The Comparative Guide to Nutrition Supplements IV Edition notes a substantial variance in terms of absorption rates of different brands of supplements, with three or four scoring head-and-shoulders above the other 150 or so supplement brands surveyed. Not every OTC, grocery store or pharmacy brand will be the equivalent of sunlight in a capsule. If one is going to rely on vitamin D supplements alone, that person would be well advised to reference the CGNS IV and decide for themselves which of the brands surveyed to use.
Brands like Douglas Laboratories, Biotech, USANA and Pamela Egan / Egan Wellness Clinic consistently scored significantly above virtually all other products by all other brands of the 100+ surveyed. This is not insignificant and it is not the result of random occurrence. Some supplement makers are better at making supplements than others, and consumers should think long and hard before entrusting their health to a brand whose corporate leadership’s top priority is cost-cutting measures.

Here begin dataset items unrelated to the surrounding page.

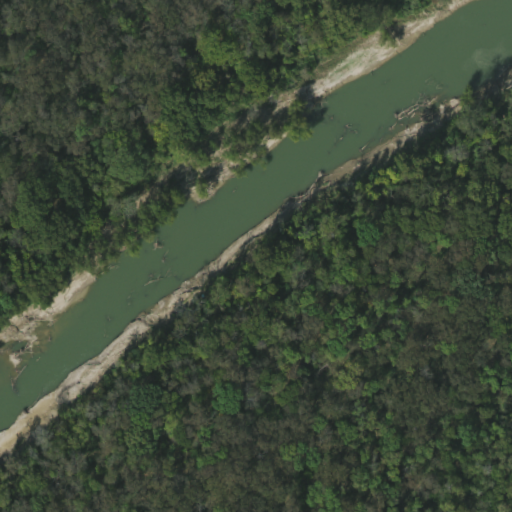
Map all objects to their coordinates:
river: (241, 181)
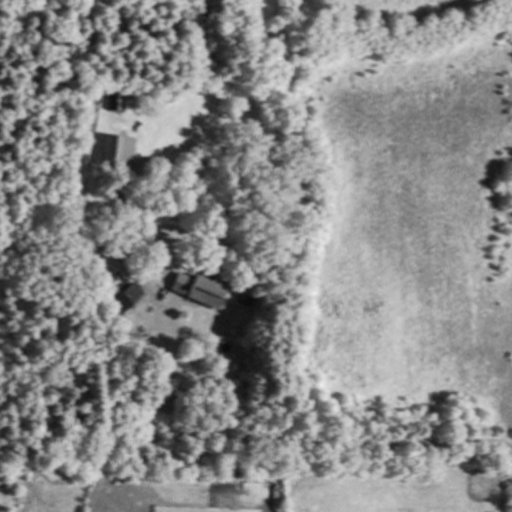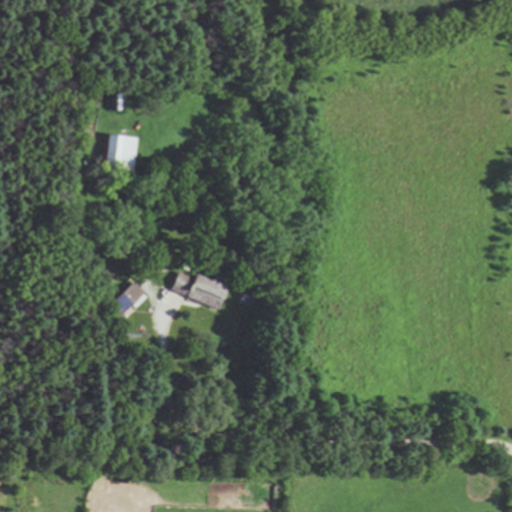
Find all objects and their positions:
building: (116, 150)
building: (191, 288)
building: (123, 298)
road: (289, 441)
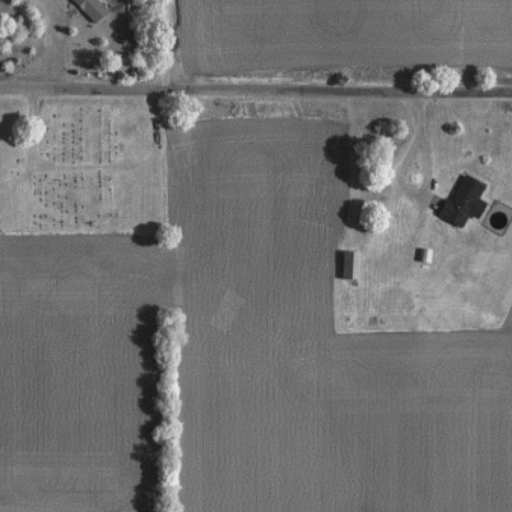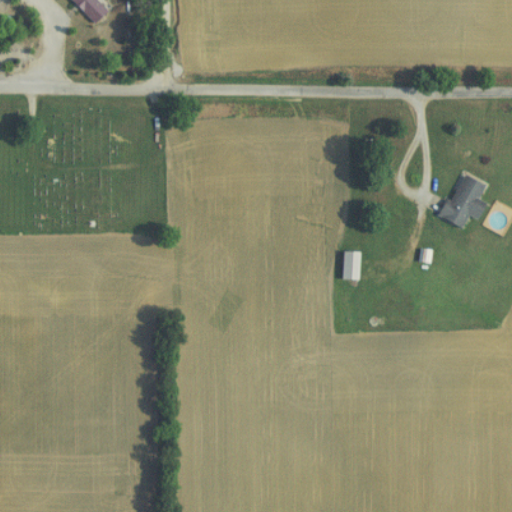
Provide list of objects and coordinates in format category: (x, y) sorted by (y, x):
building: (83, 8)
road: (48, 44)
road: (166, 46)
road: (255, 92)
road: (424, 113)
road: (428, 177)
building: (456, 203)
building: (342, 265)
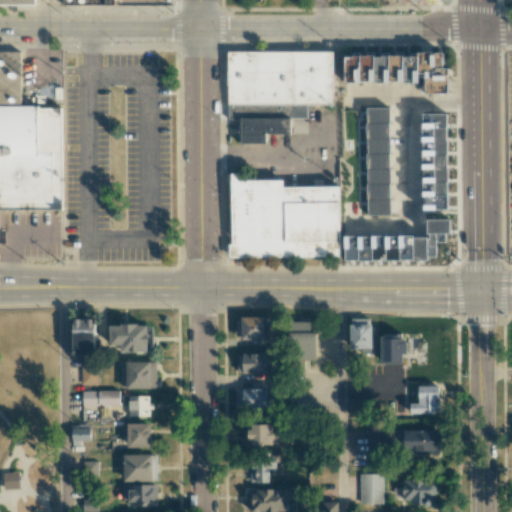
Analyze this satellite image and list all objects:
building: (17, 2)
building: (18, 2)
building: (88, 2)
road: (319, 14)
road: (256, 29)
building: (400, 69)
building: (275, 88)
building: (277, 89)
building: (28, 144)
building: (27, 145)
road: (478, 145)
parking lot: (508, 154)
road: (245, 155)
parking lot: (116, 157)
road: (86, 158)
road: (147, 158)
building: (361, 158)
building: (377, 161)
building: (434, 161)
building: (283, 219)
building: (286, 219)
road: (8, 234)
building: (397, 244)
road: (201, 255)
road: (240, 288)
traffic signals: (481, 291)
road: (496, 291)
building: (251, 327)
building: (361, 334)
building: (82, 336)
building: (130, 337)
building: (302, 339)
building: (253, 363)
road: (497, 373)
building: (88, 374)
building: (138, 374)
building: (98, 396)
building: (252, 397)
park: (31, 400)
road: (62, 400)
road: (341, 400)
building: (426, 400)
road: (482, 401)
building: (139, 405)
building: (356, 405)
road: (12, 429)
building: (80, 433)
building: (136, 434)
building: (263, 434)
building: (378, 439)
building: (421, 439)
building: (139, 467)
building: (260, 469)
road: (50, 470)
road: (1, 478)
building: (11, 479)
building: (10, 480)
road: (24, 485)
building: (370, 488)
building: (418, 491)
road: (1, 493)
road: (15, 493)
building: (141, 494)
building: (268, 499)
road: (3, 501)
building: (88, 504)
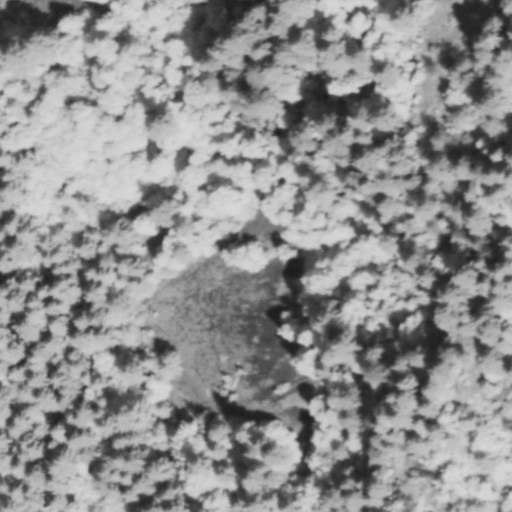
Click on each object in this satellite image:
road: (506, 123)
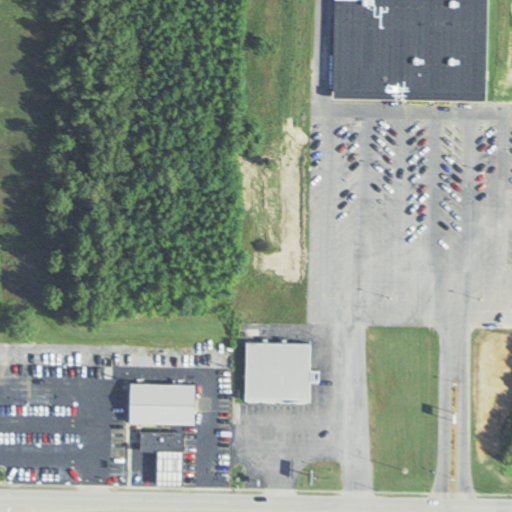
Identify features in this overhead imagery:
parking lot: (22, 8)
building: (408, 50)
building: (408, 51)
road: (318, 58)
road: (396, 110)
parking lot: (19, 116)
road: (362, 209)
road: (396, 210)
road: (432, 210)
road: (467, 211)
road: (501, 211)
building: (277, 370)
building: (276, 371)
building: (159, 403)
building: (160, 403)
road: (462, 411)
road: (442, 412)
building: (163, 456)
road: (129, 509)
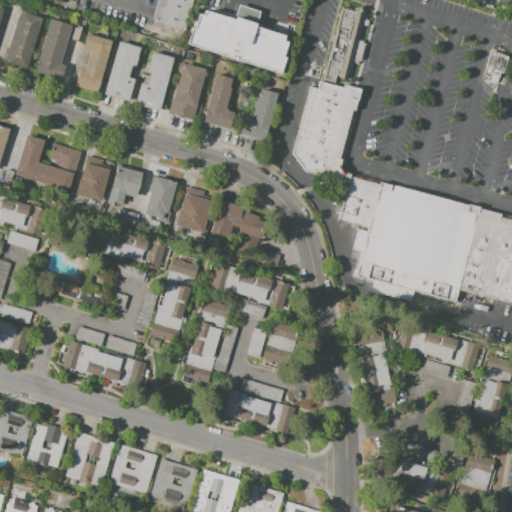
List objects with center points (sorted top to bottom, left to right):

The best way to obtain vitamin D is still direct exposure to sunlight. That’s right, sunbathing – positioning oneself in such a way that a maximum amount of sunlight makes extended contact with a maximum amount of skin (permissible by law of course) – is still the best way to obtain Vitamin D3 (cholecalciferol), the vastly superior of the two forms of Vitamin D approved for sale as a dietary supplement in the United States. Just be careful to sunbathe in moderation, being mindful of avoiding sunburn from prolonged exposure, even using sunscreen when necessary and appropriate.